At just over ten miles from IB Towers, Silverstone is a favourite haunt. As another Silverstone fan (& lap record holder/race instructor) wanted to meet for a coffee and to discuss my potentially helping to sell his ex-Walter Rohrl-driven 964RS, I hooked up with him at the circuit diner, before trundling around to the Porsche Centre for lunch. Yes, my life is hard!
First impressions of the Porsche Centre are positive. On arrival there’s a C-plate Flatnose parked outside, so it’s not all current product. Good sign #1.
Inside, there’s a beautiful 356 Coupe, a Spyder race car and some very nice new cars, including a Vader-spec Panamera and a McQueen-spec 911 Carrera S: good sign #2. The 911 is painted special order Lamborghini Grey: the same colour Pete von Behrens chose for his insane WEVO-built Cup-engined 912, previously featured on the Classic Porsche Blog. With white wheels and the white S side flash, the car looks fabulous. A brave factory order for a demo!
Upstairs, the restaurant has one of the Fuchs-like Sport Classic rims hanging in the wheel display: good one #3. iPhone pic:
Nick Perry, fellow car anorak and media man at Porsche tells me that UK prices for the Sport Classic wheels are not yet set, but I expect more than a few modern 911s to start wearing these as they become available. Editor Raby has info suggesting the double-bubble Sport Classic roof is on sale at OPCs for a tidy £900, but the man from Del Monte says the roof, ducktail and paint code/trim colour are all unobtanium, to preserve the car’s rarity value.
Surely just a matter of time before someone figures out a reproduction: I’d put money on a Ruf Roof and Ducktail package in due course. Given the sea of RS reps in existence, Sport Classic reps are an interesting thought.
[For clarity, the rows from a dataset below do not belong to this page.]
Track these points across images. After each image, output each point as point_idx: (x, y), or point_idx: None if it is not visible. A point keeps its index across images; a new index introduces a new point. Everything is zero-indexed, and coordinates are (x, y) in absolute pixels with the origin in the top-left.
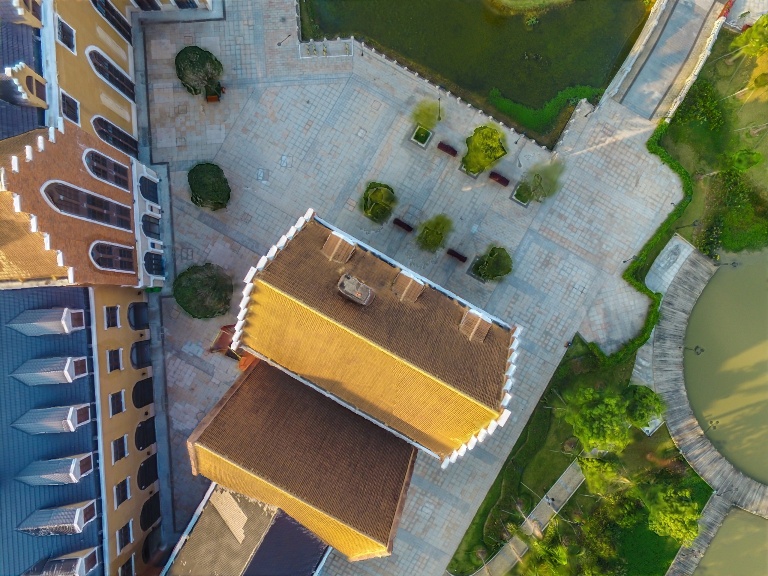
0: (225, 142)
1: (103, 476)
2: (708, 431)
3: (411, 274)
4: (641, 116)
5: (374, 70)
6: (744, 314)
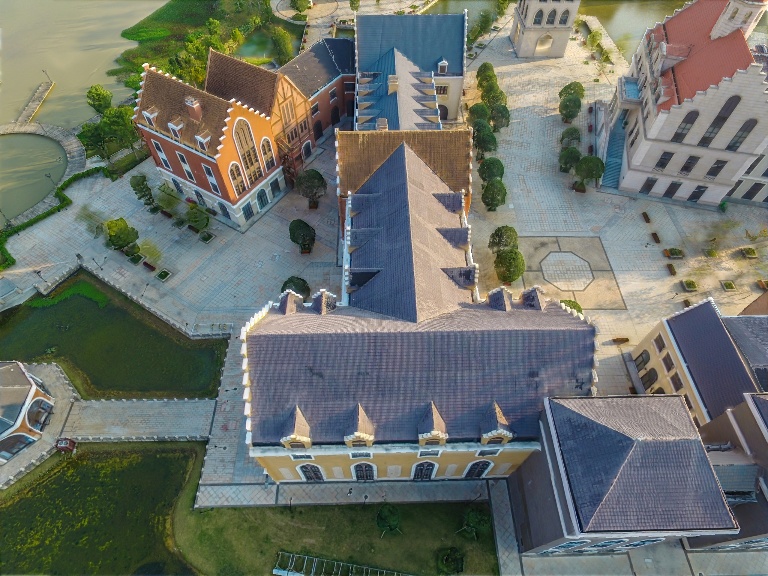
0: (297, 276)
1: (355, 107)
2: (64, 156)
3: (171, 125)
4: (8, 280)
5: (182, 315)
6: (8, 204)
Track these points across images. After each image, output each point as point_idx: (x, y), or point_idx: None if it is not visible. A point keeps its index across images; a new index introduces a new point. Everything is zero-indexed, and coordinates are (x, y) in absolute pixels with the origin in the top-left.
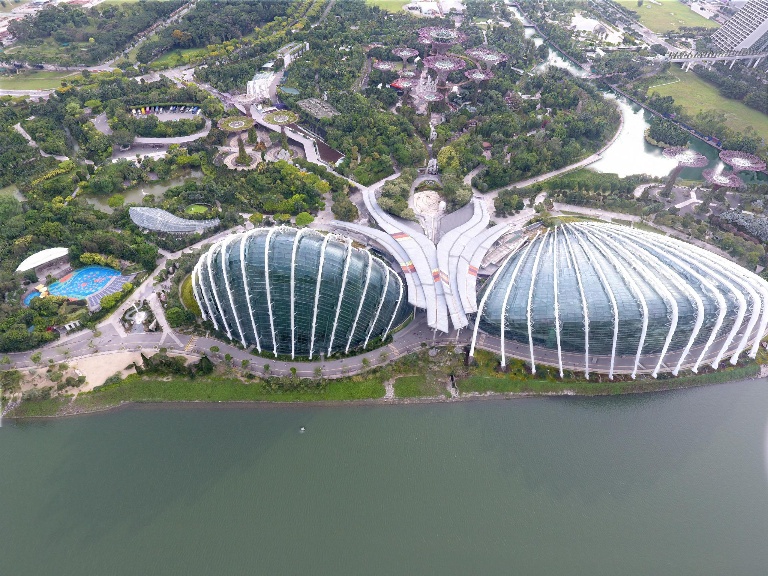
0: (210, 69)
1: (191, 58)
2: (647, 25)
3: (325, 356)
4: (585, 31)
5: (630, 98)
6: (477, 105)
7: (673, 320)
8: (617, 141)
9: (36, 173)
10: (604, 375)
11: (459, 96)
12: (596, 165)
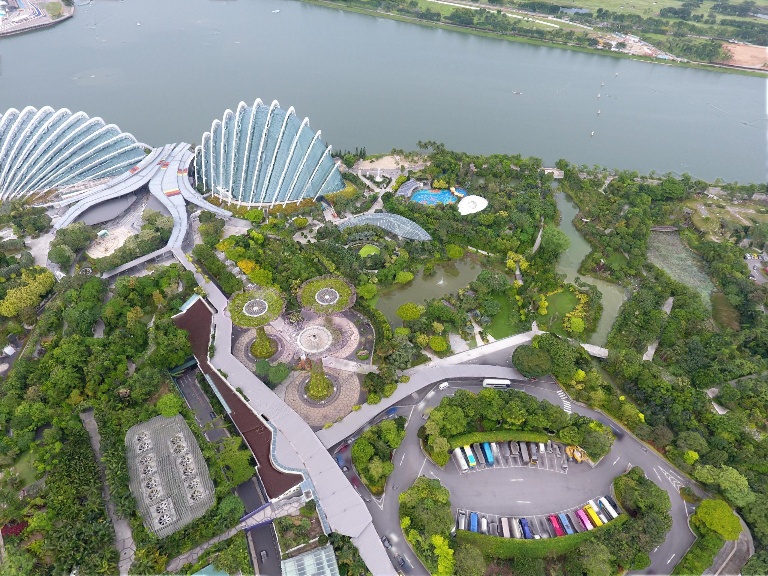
0: None
1: None
2: None
3: None
4: None
5: None
6: None
7: None
8: None
9: None
10: None
11: None
12: None
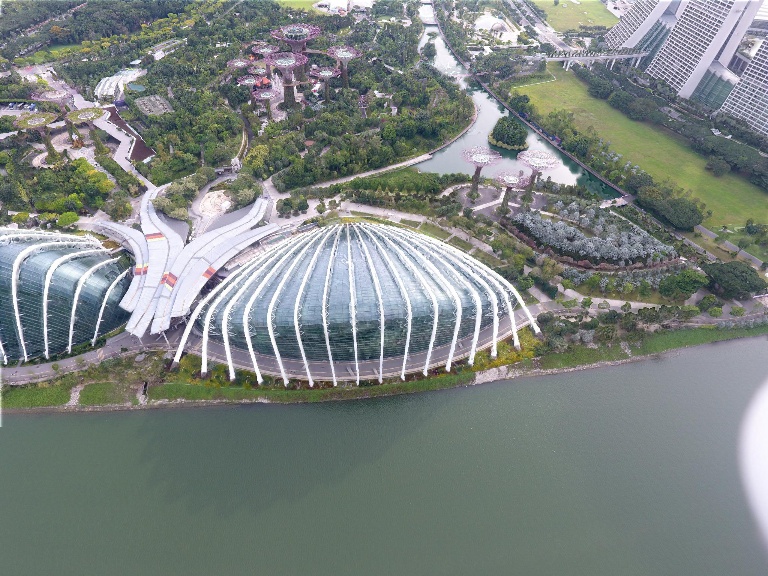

Lunch at the Centre was excellent, and left time for a quick tour of the place before Phil and Ali got started on their feature: shooting the Classic Experience. The Classic setup is an ’85 3.2 Carrera, a 993 and a 997, all owned by the centre and intended to give the driver an impression of how the 911 has developed over the years. Both classic Porsches came in through the dealer network.
The centre also keeps an average of 20 cars on its test fleet: manual and PDK versions of all production models, as well as examples of various power levels: with and without ceramic brakes and special suspension packages.
Alongside the Classic Experience, the Porsche Driver Centre runs other menu experiences (download the pdf here). There’s the GT day for a very reasonable £400, which includes a bundle of laps behind the wheel of a GT3, and ‘YouDrive@Porsche‘ days, where you can sample the centre’s facilities using your own four wheels (including a go on the skid pan/handling section), and round it all off with half an hour behind the wheel of a 997 Carrera.
In spite of my diehard corporate cynic gene, I enjoyed my visit to the Porsche Experience Centre. It’s not trying to sell you anything: it exists to support the dealer network and, more importantly, new Porsche customers who want to understand what their car is capable of. It’s a unique facility that sets our favoured manufacturer apart, so hats off to the guys who made it all happen.